Molecular dynamic simulations were performed in order to investigate the thermal-mechanical properties of bio-oil regenerated aged asphalt (BRAA). Some conclusions were drawn:

(1)

The aging process had a significant impact on the thermal properties of asphalt. Aged asphalt had lower specific heat capacity and thermal expansion coefficient than base asphalt. The addition of 5 wt% bio-oil could make the thermal properties of aged asphalt restore to the original level. When the amount of bio-oil was over 10 wt%, the thermal stability of asphalt would be affected, which made the performance of asphalt decrease rapidly with temperature rising.

(2)

The aged asphalt had higher elastic constants, Young’s modulus, and bulk modulus than base asphalt, which meant asphalt hardened after aging. The addition of bio-oil would soften the aged asphalt, which reduced the possibility of asphalt cracking. 5 wt% of bio-oil could increase the ductility of aged asphalt by 6.0%. As the amount of bio-oil increased, the structure of asphalt would be affected. When the addition of bio-oil was over 15 wt%, the ductility of aged asphalt would decrease instead.

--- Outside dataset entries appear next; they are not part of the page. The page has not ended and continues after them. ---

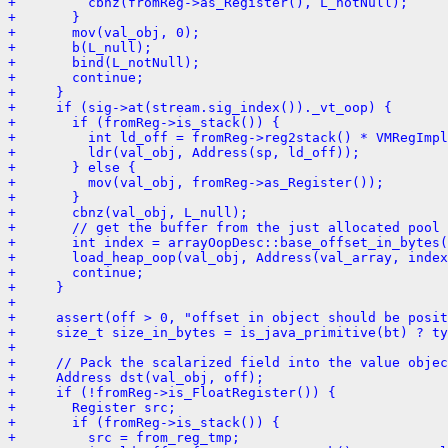
+         cbnz(fromReg->as_Register(), L_notNull);
+       }
+       mov(val_obj, 0);
+       b(L_null);
+       bind(L_notNull);
+       continue;
+     }
+     if (sig->at(stream.sig_index())._vt_oop) {
+       if (fromReg->is_stack()) {
+         int ld_off = fromReg->reg2stack() * VMRegImpl
+         ldr(val_obj, Address(sp, ld_off));
+       } else {
+         mov(val_obj, fromReg->as_Register());
+       }
+       cbnz(val_obj, L_null);
+       // get the buffer from the just allocated pool 
+       int index = arrayOopDesc::base_offset_in_bytes
+       load_heap_oop(val_obj, Address(val_array, index
+       continue;
+     }
+ 
+     assert(off > 0, "offset in object should be posit
+     size_t size_in_bytes = is_java_primitive(bt) ? ty
+ 
+     // Pack the scalarized field into the value objec
+     Address dst(val_obj, off);
+     if (!fromReg->is_FloatRegister()) {
+       Register src;
+       if (fromReg->is_stack()) {
+         src = from_reg_tmp;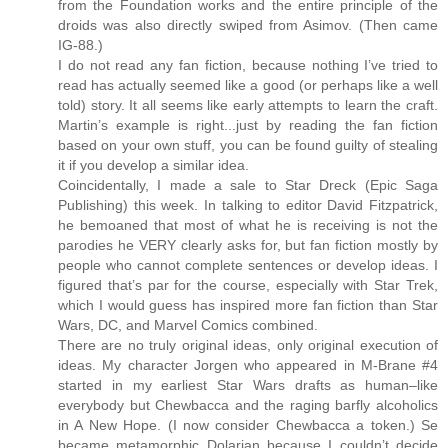
from the Foundation works and the entire principle of the
droids was also directly swiped from Asimov. (Then came
IG-88.)
I do not read any fan fiction, because nothing I’ve tried to
read has actually seemed like a good (or perhaps like a well
told) story. It all seems like early attempts to learn the craft.
Martin’s example is right...just by reading the fan fiction
based on your own stuff, you can be found guilty of stealing
it if you develop a similar idea.
Coincidentally, I made a sale to Star Dreck (Epic Saga
Publishing) this week. In talking to editor David Fitzpatrick,
he bemoaned that most of what he is receiving is not the
parodies he VERY clearly asks for, but fan fiction mostly by
people who cannot complete sentences or develop ideas. I
figured that’s par for the course, especially with Star Trek,
which I would guess has inspired more fan fiction than Star
Wars, DC, and Marvel Comics combined.
There are no truly original ideas, only original execution of
ideas. My character Jorgen who appeared in M-Brane #4
started in my earliest Star Wars drafts as human–like
everybody but Chewbacca and the raging barfly alcoholics
in A New Hope. (I now consider Chewbacca a token.) Se
became metamorphic Dolarian because I couldn’t decide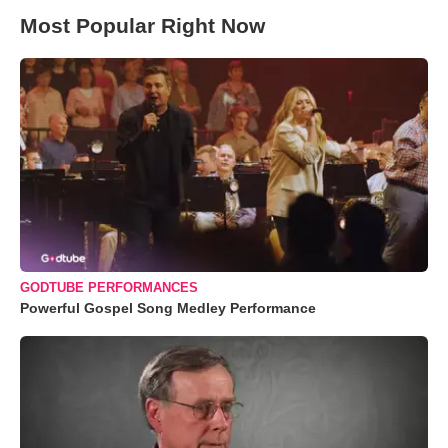
Most Popular Right Now
GODTUBE PERFORMANCES
Powerful Gospel Song Medley Performance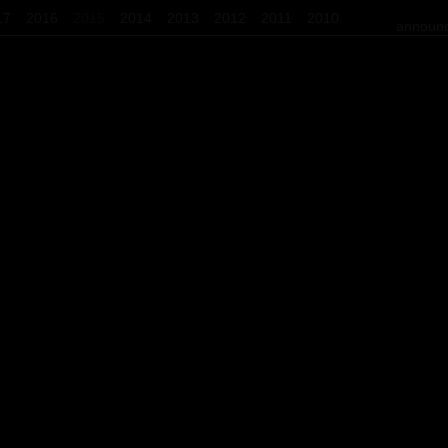
17
2016
2015
2014
2013
2012
2011
2010
announc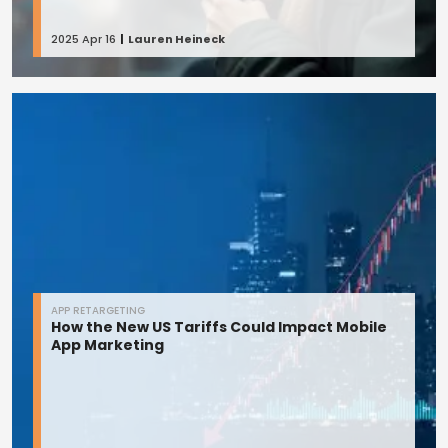
2025 Apr 16
Lauren Heineck
APP RETARGETING
How the New US Tariffs Could Impact Mobile
App Marketing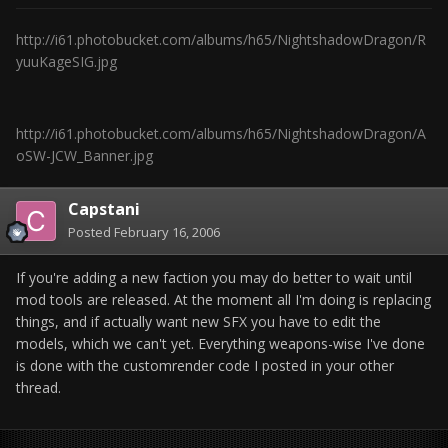
http://i61.photobucket.com/albums/h65/NightshadowDragon/R
yuuKageSIG.jpg
http://i61.photobucket.com/albums/h65/NightshadowDragon/A
oSW-JCW_Banner.jpg
Capstani
Posted
February 16, 2006
If you're adding a new faction you may do better to wait until
mod tools are released. At the moment all I'm doing is replacing
things, and if actually want new SFX you have to edit the
models, which we can't yet. Everything weapons-wise I've done
is done with the customrender code I posted in your other
thread.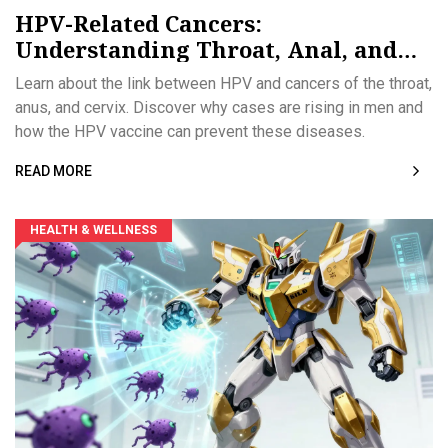
HPV-Related Cancers:
Understanding Throat, Anal, and
Prevention Strategies
Learn about the link between HPV and cancers of the throat,
anus, and cervix. Discover why cases are rising in men and
how the HPV vaccine can prevent these diseases.
READ MORE
HEALTH & WELLNESS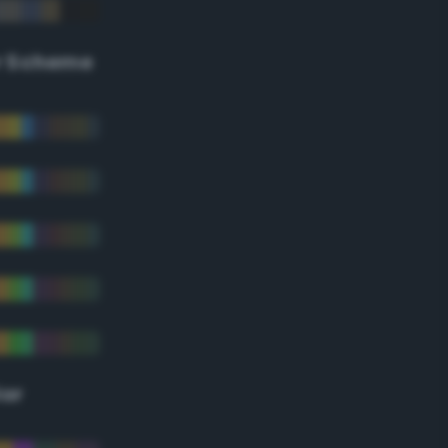
r Scheme
lor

It should be noticed that the model constructed in this study chose only one kind of molecule to represent each component of asphalt. The results of the simulation could only reflect the actual law to some extent, because asphalt is a complex mixture. The three molecules used to represent bio-oil are the three most abundant in bio-oil. Whether the other ingredients have an influence on the regeneration performance of bio-oil is not certain. Approaching the actual simulation, a more complex system should be built and more components need to be considered.

5. Further Research Work

The thermal-mechanical properties of bio-oil regenerated aged asphalt (BRAA) were evaluated, but the data were only based on computer simulations. More work should be done to further verify the rejuvenating effect of bio-oil. The specific heat capacity can be measured by differential scanning calorimetry (DSC), and the thermal expansion coefficient can be tested by Michelson interferometry or quartz dilatometry. Dynamic shear rheological test (DSR) and Dynamic thermomechanical analysis (DMA) can be carried out to measure the shear modulus (G) and bulk modulus (E) of BRAA. A ductility test can be done to verify the relationship between ductility and E/G value. The testing results will be compared to the simulation results. The results of the two may be different in value but have the same trend. Introducing coefficients and increasing the number of samples can improve the accuracy of the simulation. When the accuracy of the model is verified multiple times, the simulation will become the guiding basis for material design.